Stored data
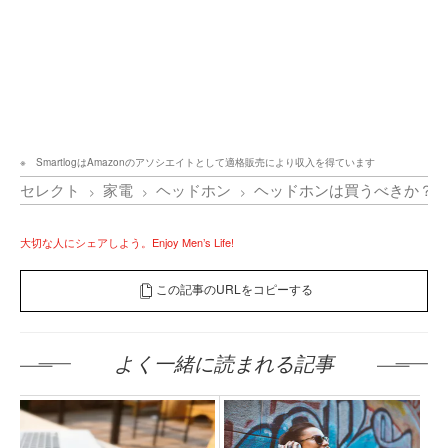
SmartlogはAmazonのアソシエイトとして適格販売により収入を得ています
セレクト
家電
ヘッドホン
ヘッドホンは買うべきか？
大切な人にシェアしよう。Enjoy Men’s Life!
この記事のURLをコピーする
よく一緒に読まれる記事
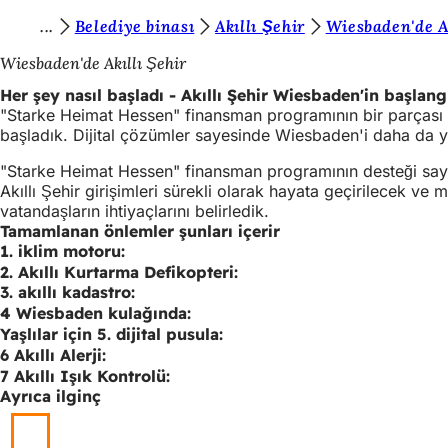
B
Belediye binası
Akıllı Şehir
Wiesbaden'de Ak
İçeriğe atla
u
Wiesbaden'de Akıllı Şehir
r
Her şey nasıl başladı - Akıllı Şehir Wiesbaden'in başlang
"Starke Heimat Hessen" finansman programının bir parçası olar
a
başladık. Dijital çözümler sayesinde Wiesbaden'i daha da yaşa
d
"Starke Heimat Hessen" finansman programının desteği sayes
a
Akıllı Şehir girişimleri sürekli olarak hayata geçirilecek v
vatandaşların ihtiyaçlarını belirledik.
s
Tamamlanan önlemler şunları içerir
ı
1. iklim motoru:
2. Akıllı Kurtarma Defikopteri:
n
3. akıllı kadastro:
ı
4 Wiesbaden kulağında:
Yaşlılar için 5. dijital pusula:
z
6 Akıllı Alerji:
:
7 Akıllı Işık Kontrolü:
Ayrıca ilginç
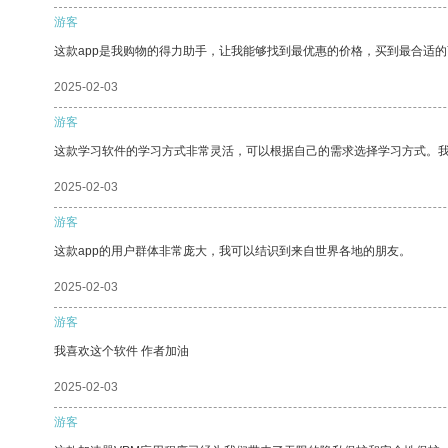
游客
这款app是我购物的得力助手，让我能够找到最优惠的价格，买到最合适
2025-02-03
游客
这款学习软件的学习方式非常灵活，可以根据自己的需求选择学习方式。
2025-02-03
游客
这款app的用户群体非常庞大，我可以结识到来自世界各地的朋友。
2025-02-03
游客
我喜欢这个软件 作者加油
2025-02-03
游客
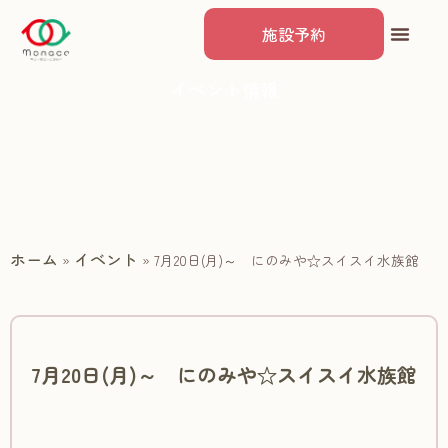
施設予約
イベント情報
ホーム
イベント
»
»
7月20日(月)～ にのみや☆スイスイ水族館
7月20日(月)～ にのみや☆スイスイ水族館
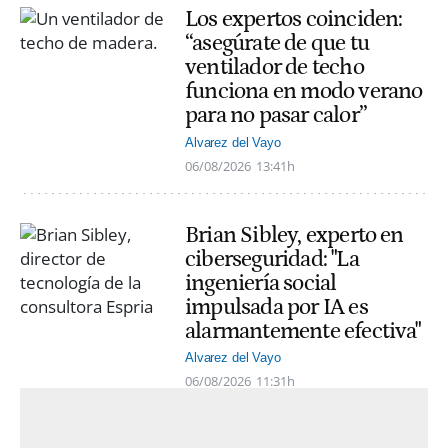
Los expertos coinciden:
“asegúrate de que tu
ventilador de techo
funciona en modo verano
para no pasar calor”
Alvarez del Vayo
06/08/2026
13:41h
Brian Sibley, experto en
ciberseguridad: "La
ingeniería social
impulsada por IA es
alarmantemente efectiva"
Alvarez del Vayo
06/08/2026
11:31h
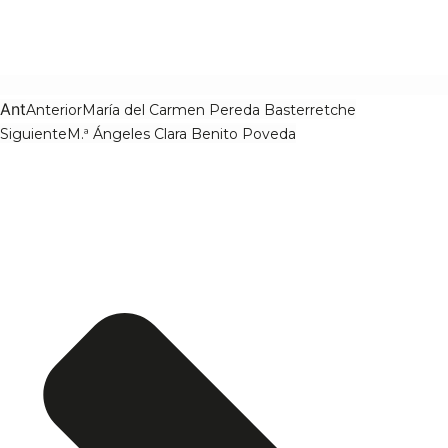
Ant
Anterior
María del Carmen Pereda Basterretche
Siguiente
M.ª Ángeles Clara Benito Poveda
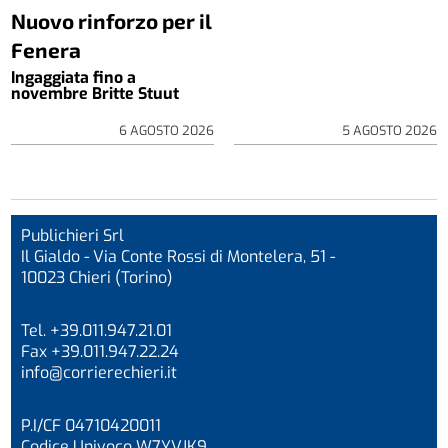
Nuovo rinforzo per il
Fenera
Ingaggiata fino a
novembre Britte Stuut
6 AGOSTO 2026
5 AGOSTO 2026
Publichieri Srl
Il Gialdo - Via Conte Rossi di Montelera, 51 -
10023 Chieri (Torino)
Tel. +39.011.947.21.01
Fax +39.011.947.22.24
info@corrierechieri.it
P.I/CF 04710420011
Codice Univoco W7YVJK9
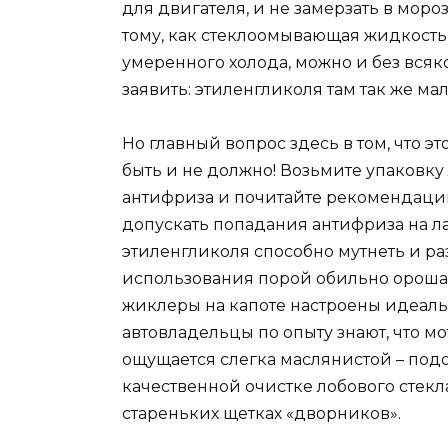
для двигателя, и не замерзать в мороз
тому, как стеклоомывающая жидкость
умеренного холода, можно и без вся
заявить: этиленгликоля там так же мал
Но главный вопрос здесь в том, что э
быть и не должно! Возьмите упаковку
антифриза и почитайте рекомендации
допускать попадания антифриза на ла
этиленгликоля способно мутнеть и ра
использования порой обильно орошает
жиклеры на капоте настроены идеаль
автовладельцы по опыту знают, что 
ощущается слегка маслянистой – подо
качественной очистке лобового стекл
стареньких щетках «дворников».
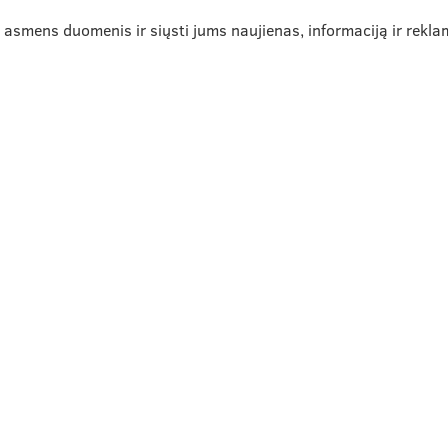
ų asmens duomenis ir siųsti jums naujienas, informaciją ir rek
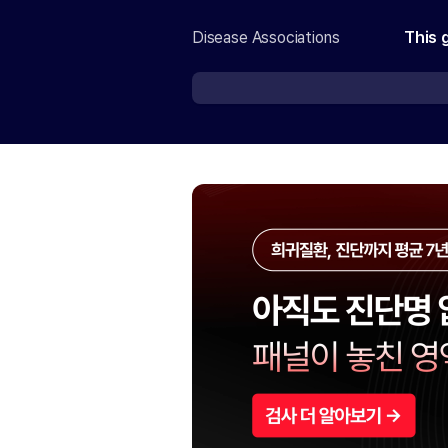
Disease Associations
This 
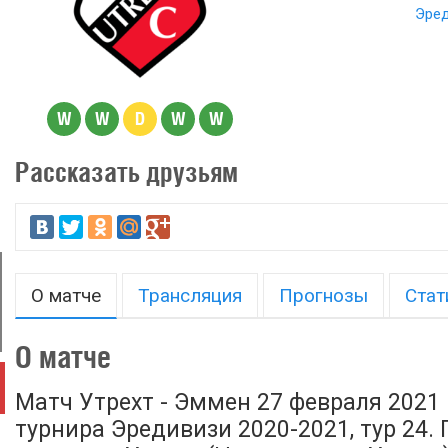
Эред
W
W
D
W
W
Рассказать друзьям
О матче
Трансляция
Прогнозы
Стат
О матче
Матч Утрехт - Эммен 27 февраля 2021 
турнира Эредивизи 2020-2021, тур 24.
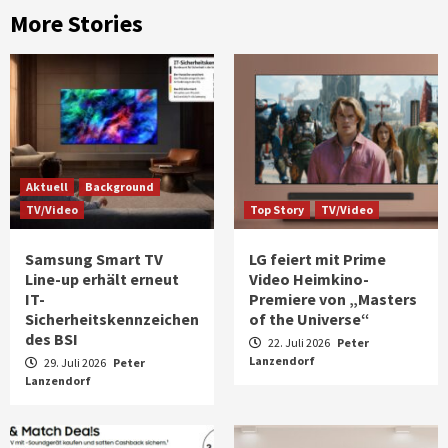
More Stories
Aktuell
Background
TV/Video
Top Story
TV/Video
Samsung Smart TV
LG feiert mit Prime
Line-up erhält erneut
Video Heimkino-
IT-
Premiere von „Masters
Sicherheitskennzeichen
of the Universe“
des BSI
22. Juli 2026
Peter
Lanzendorf
29. Juli 2026
Peter
Lanzendorf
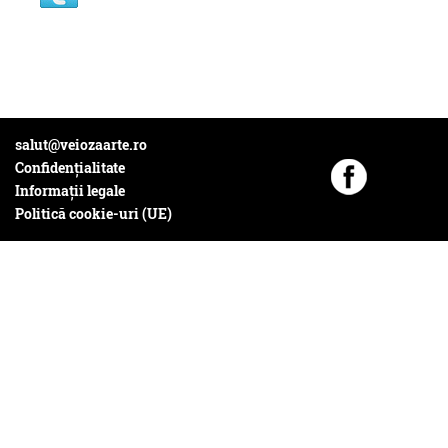
salut@veiozaarte.ro
Confidențialitate
Informații legale
Politică cookie-uri (UE)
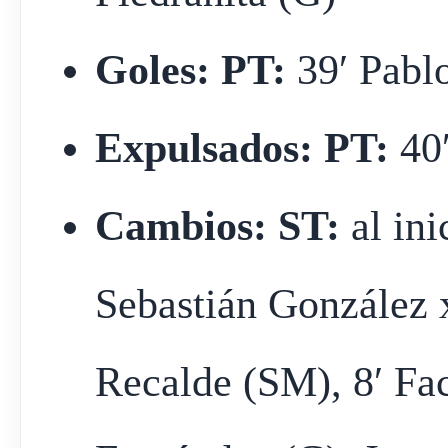
Goles: PT:
39′ Pabl
Expulsados: PT:
40′
Cambios: ST:
al in
Sebastián González 
Recalde (SM), 8′ Fa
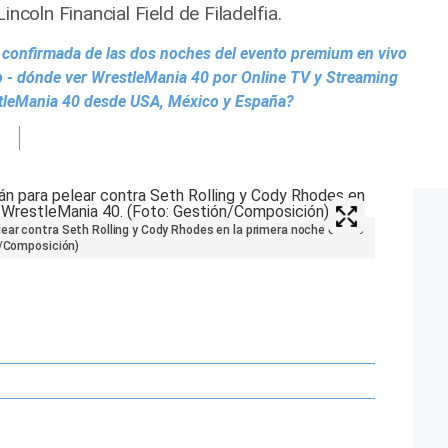
incoln Financial Field de Filadelfia.
confirmada de las dos noches del evento premium en vivo
 - dónde ver WrestleMania 40 por Online TV y Streaming
tleMania 40 desde USA, México y España?
ear contra Seth Rolling y Cody Rhodes en la primera noche este 6
n/Composición)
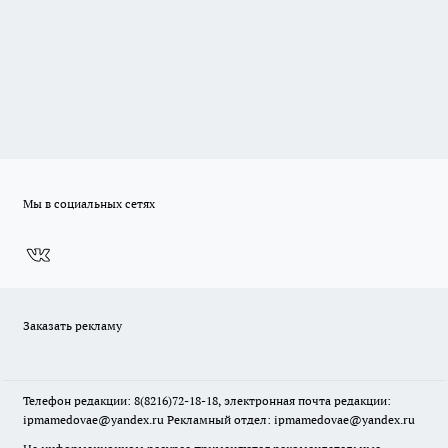
Мы в социальных сетях
Заказать рекламу
Телефон редакции: 8(8216)72-18-18, электронная почта редакции:
ipmamedovae@yandex.ru Рекламный отдел: ipmamedovae@yandex.ru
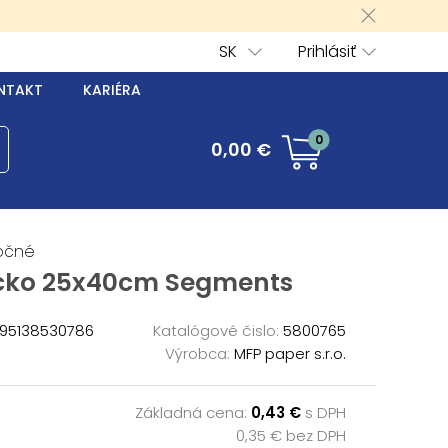
SK
Prihlásiť
NTAKT
KARIÉRA
0
0,00 €
očné
cko 25x40cm Segments
95138530786
Katalógové čislo:
5800765
Výrobca:
MFP paper s.r.o.
Základná cena:
0,43 €
s DPH
0,35 € bez DPH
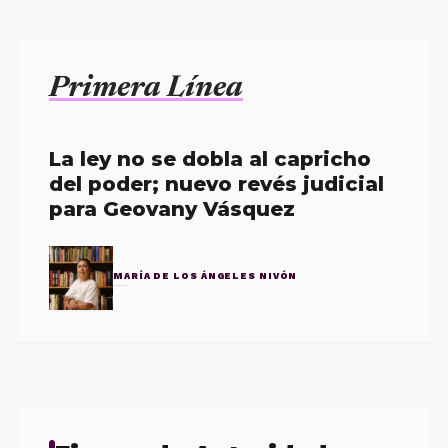
Primera Línea
La ley no se dobla al capricho
del poder; nuevo revés judicial
para Geovany Vásquez
MARÍA DE LOS ÁNGELES NIVÓN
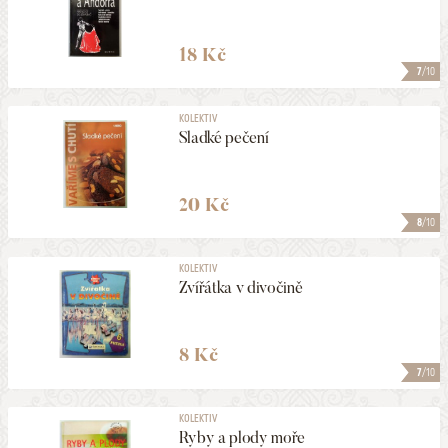
18 Kč
7
/10
KOLEKTIV
Sladké pečení
20 Kč
8
/10
KOLEKTIV
Zvířátka v divočině
8 Kč
7
/10
KOLEKTIV
Ryby a plody moře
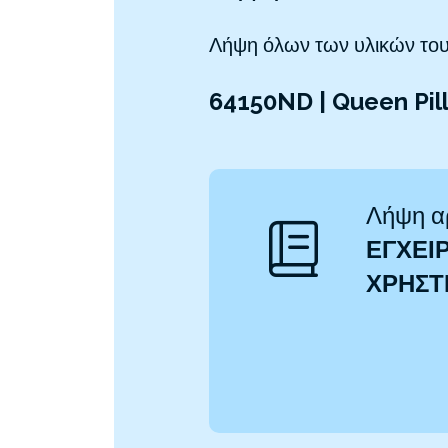
Λήψη όλων των υλικών του
64150ND | Queen Pil
Λήψη α
ΕΓΧΕΙΡ
ΧΡΉΣ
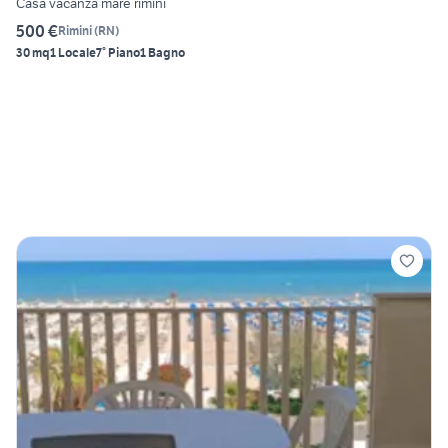
Casa vacanza mare rimini
500 €
Rimini
(
RN
)
30 mq
1 Locale
7° Piano
1 Bagno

**Instructions for the task**
When you copy the data above, reproduce each line exactly and skip every image.

**Answer for the task**
SmartlogはAmazonのアソシエイトとして適格販売により収入を得ています
セレクト
家電
ヘッドホン
ヘッドホンは買うべきか？
大切な人にシェアしよう。Enjoy Men’s Life!
この記事のURLをコピーする
よく一緒に読まれる記事
B
Belediye binası
Akıllı Şehir
Wiesbaden'de Ak
İçeriğe atla
u
Wiesbaden'de Akıllı Şehir
r
Her şey nasıl başladı - Akıllı Şehir Wiesbaden'in başlang
"Starke Heimat Hessen" finansman programının bir parçası olar
a
başladık. Dijital çözümler sayesinde Wiesbaden'i daha da yaşa
d
"Starke Heimat Hessen" finansman programının desteği sayes
a
Akıllı Şehir girişimleri sürekli olarak hayata geçirilecek v
vatandaşların ihtiyaçlarını belirledik.
s
Tamamlanan önlemler şunları içerir
ı
1. iklim motoru:
2. Akıllı Kurtarma Defikopteri:
n
3. akıllı kadastro:
ı
4 Wiesbaden kulağında:
Yaşlılar için 5. dijital pusula:
z
6 Akıllı Alerji:
:
7 Akıllı Işık Kontrolü:
Ayrıca ilginç
游客
这款app是我购物的得力助手，让我能够找到最优惠的价格，买到最合适
2025-02-03
游客
这款学习软件的学习方式非常灵活，可以根据自己的需求选择学习方式。
2025-02-03
游客
这款app的用户群体非常庞大，我可以结识到来自世界各地的朋友。
2025-02-03
游客
我喜欢这个软件 作者加油
2025-02-03
游客
施設予約
イベント情報
ホーム
イベント
»
»
7月20日(月)～ にのみや☆スイスイ水族館
7月20日(月)～ にのみや☆スイスイ水族館
Los expertos coinciden:
“asegúrate de que tu
ventilador de techo
funciona en modo verano
para no pasar calor”
Alvarez del Vayo
06/08/2026
13:41h
Brian Sibley, experto en
ciberseguridad: "La
ingeniería social
impulsada por IA es
alarmantemente efectiva"
Alvarez del Vayo
06/08/2026
11:31h
Ant
Anterior
María del Carmen Pereda Basterretche
Siguiente
M.ª Ángeles Clara Benito Poveda
Nuovo rinforzo per il
Fenera
Ingaggiata fino a
novembre Britte Stuut
6 AGOSTO 2026
5 AGOSTO 2026
Publichieri Srl
Il Gialdo - Via Conte Rossi di Montelera, 51 -
10023 Chieri (Torino)
Tel. +39.011.947.21.01
Fax +39.011.947.22.24
info@corrierechieri.it
P.I/CF 04710420011
Codice Univoco W7YVJK9
для двигателя, и не замерзать в мороз
тому, как стеклоомывающая жидкость
умеренного холода, можно и без вся
заявить: этиленгликоля там так же мал
Но главный вопрос здесь в том, что э
быть и не должно! Возьмите упаковку
антифриза и почитайте рекомендации
допускать попадания антифриза на ла
этиленгликоля способно мутнеть и ра
использования порой обильно орошает
жиклеры на капоте настроены идеаль
автовладельцы по опыту знают, что 
ощущается слегка маслянистой – подо
качественной очистке лобового стекл
стареньких щетках «дворников».
ų asmens duomenis ir siųsti jums naujienas, informaciją ir rek
Disease Associations
This 
Эред
W
W
D
W
W
Рассказать друзьям
О матче
Трансляция
Прогнозы
Стат
О матче
Матч Утрехт - Эммен 27 февраля 2021 
турнира Эредивизи 2020-2021, тур 24.
More Stories
Aktuell
Background
TV/Video
Top Story
TV/Video
Samsung Smart TV
LG feiert mit Prime
Line-up erhält erneut
Video Heimkino-
IT-
Premiere von „Masters
Sicherheitskennzeichen
of the Universe“
des BSI
22. Juli 2026
Peter
Lanzendorf
29. Juli 2026
Peter
Lanzendorf
salut@veiozaarte.ro
Confidențialitate
Informații legale
Politică cookie-uri (UE)
Goles: PT:
39′ Pabl
Expulsados: PT:
40′
Cambios: ST:
al in
Sebastián González 
Recalde (SM), 8′ Fa
incoln Financial Field de Filadelfia.
confirmada de las dos noches del evento premium en vivo
 - dónde ver WrestleMania 40 por Online TV y Streaming
tleMania 40 desde USA, México y España?
ear contra Seth Rolling y Cody Rhodes en la primera noche este 6
n/Composición)
Мы в социальных сетях
Заказать рекламу
Телефон редакции: 8(8216)72-18-18, электронная почта редакции:
ipmamedovae@yandex.ru Рекламный отдел: ipmamedovae@yandex.ru
SK
Prihlásiť
NTAKT
KARIÉRA
0
0,00 €
očné
cko 25x40cm Segments
95138530786
Katalógové čislo:
5800765
Výrobca:
MFP paper s.r.o.
Základná cena:
0,43 €
s DPH
0,35 € bez DPH
Primera Línea
La ley no se dobla al capricho
del poder; nuevo revés judicial
para Geovany Vásquez
MARÍA DE LOS ÁNGELES NIVÓN
18 Kč
7
/10
KOLEKTIV
Sladké pečení
20 Kč
8
/10
KOLEKTIV
Zvířátka v divočině
8 Kč
7
/10
KOLEKTIV
Ryby a plody moře
Λήψη όλων των υλικών του
64150ND | Queen Pil
Λήψη α
ΕΓΧΕΙΡ
ΧΡΉΣ
Casa vacanza mare rimini
500 €
Rimini
(
RN
)
30 mq
1 Locale
7° Piano
1 Bagno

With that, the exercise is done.